The first batch of IPA will hit the streets of Vermont on April 20th (yes, 4/20!) - I highly encourage you to seek it out at better beer establishments. I'm very happy with the first batch produced from this brewhouse - soft, elegant, rounded - the result of our well's water and a great hop profile and yeast strain. It's 5.5% abv and hovering in the 85 ibu range. Draft only for now - Edward India Pale Ale (in honor of my grandfather) is our flagship and likely to be our only true year round beer. The Imperial India Pale Ale will be released and will likely debut, in triple dry hopped fashion (twice in the fermenter, once in the cask) at the Three Penny Taproom's Montbeerlier, first anniversary event (http://www.threepennytaproom.com/blog/?p=223). 8% abv, 170 theoretical ibus - Abner Imperial India Pale Ale (in honor of my great grandfather) will only be produced, in very limited quantities, several times a year. Frankly, the massive amounts of hops used to produce this beer (in the range of 70 pounds worth of hops for a 220 gallon batch of beer) prove difficult during clean up. I can only imagine what the brewhouse will look like after crafting Ephraim Imperial India Pale Ale (a triple ipa brewed in honor of my great great grandfather)... Anyway, check out Abner around the first week of May or come and fill up a growler at our brewery. The retail shop opens on May 1st and, karma-willing, we'll have growlers to fill with both Edward and Abner... along with glassware and t-shirts.

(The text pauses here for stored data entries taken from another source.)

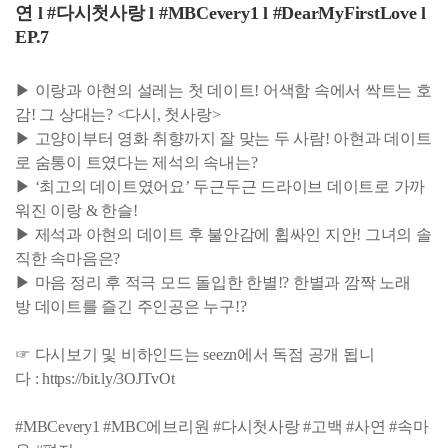
연 l #다시첫사랑 l #MBCevery1 l #DearMyFirstLove l
EP.7
▶ 이랑과 아현의 설레는 첫 데이트! 어색함 속에서 싹트는 호
감! 그 상대는? <다시, 첫사랑>
▶ 고양이부터 영화 취향까지 잘 맞는 두 사람! 아현과 데이트
로 숨통이 트였다는 제석의 속내는?
▶ ‘최고의 데이트였어요’ 두근두근 드라이브 데이트로 가까
워진 이랑 & 한슬!
▶ 제석과 아현의 데이트 후 불안감에 휩싸인 지안! 그녀의 솔
직한 속마음은?
▶ 마음 정리 후 적극 모드 돌입한 한별!? 한별과 깜짝 노래
방 데이트를 즐긴 주인공은 누구!?
☞ 다시보기 및 비하인드는 seezn에서 독점 공개 됩니
다 : https://bit.ly/3OJTvOt
#MBCevery1 #MBC에브리원 #다시첫사랑 #고백 #사연 #속마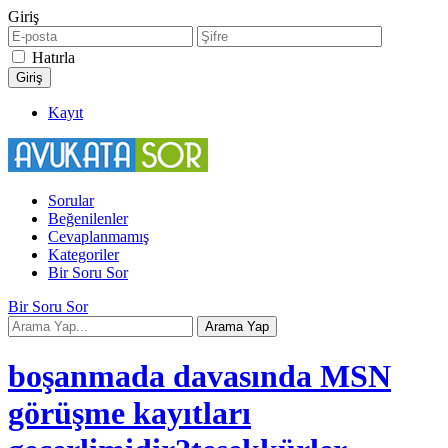
Giriş
Hatırla
Kayıt
Sorular
Beğenilenler
Cevaplanmamış
Kategoriler
Bir Soru Sor
Bir Soru Sor
boşanmada davasında MSN
görüşme kayıtları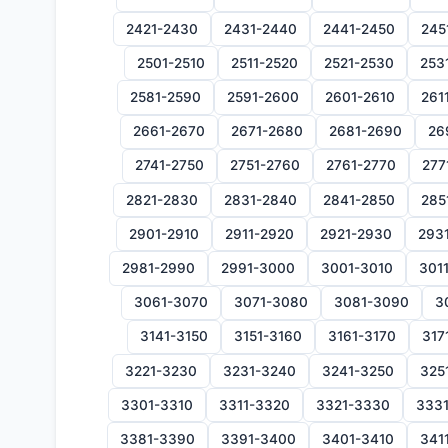
2421-2430
2431-2440
2441-2450
245
2501-2510
2511-2520
2521-2530
253
2581-2590
2591-2600
2601-2610
261
2661-2670
2671-2680
2681-2690
26
2741-2750
2751-2760
2761-2770
277
2821-2830
2831-2840
2841-2850
285
2901-2910
2911-2920
2921-2930
293
2981-2990
2991-3000
3001-3010
301
3061-3070
3071-3080
3081-3090
3
3141-3150
3151-3160
3161-3170
317
3221-3230
3231-3240
3241-3250
325
3301-3310
3311-3320
3321-3330
333
3381-3390
3391-3400
3401-3410
341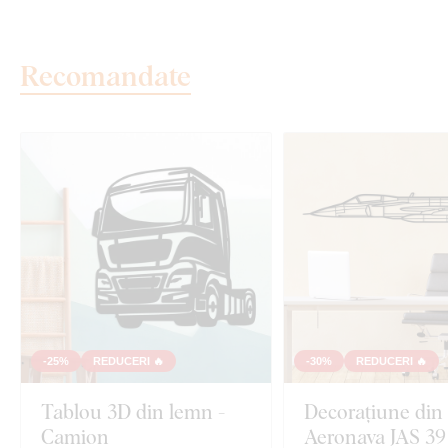
Recomandate
-25%
REDUCERI 🔥
-30%
REDUCERI 🔥
Tablou 3D din lemn -
Decorațiune din
Camion
Aeronava JAS 39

That's all for now folks. I'll leave you with a little information about our forthcoming summer events:
May 22: Brattleboro Brewer's Festival (http://www.brattleborobrewfest.com/)
May 29: Our grand opening. Please email me for details. Camping is available but please email ahead - it would be great to have a general idea of how many people will be attending/staying throughout the evening/morning. This is shaping up to be several times larger than the Backwoods Brewdown... Deep Breath. Hope we have enough beer, t-shirts, and glassware for the event. Shaun(at)HillFarmstead.Com or call 802 533 7450.
June 4/5: Philly Beer Week. Jeff Norman has invited us back to Kennett Square (after 2 epic years of participating in the Kennett Square Beer Festival and debuting beers like Annika and Hell Spawn...) and we'll be hosting a special event on Friday Night at the Kennett Flash (http://www.historickennettsquare.com/beers-on-broad.html). At my request, this will be catered by one of my favorite food establishments, Talula's Table. On Saturday, we'll be participating in the Festival itself - bringing along the usual family members, Edward and Abner, as well as Arthur (my grandfather's brother) Farmhouse Saison, and, all too likely, either an early preview of the Smoked Baltic Porter or our Black IPA... or maybe neither... or maybe Both... ? Hmm.
June 18/19: BeerAdvocate's American Craft Beer Festival. If the Alstrom Brothers invite us down to Boston (http://beeradvocate.com/acbf/) , we'll be pouring beers for the weekend and likely doing something special at either Deep Ellum or the Publick House.
Goodnight Folks. And thank you for supporting our vision.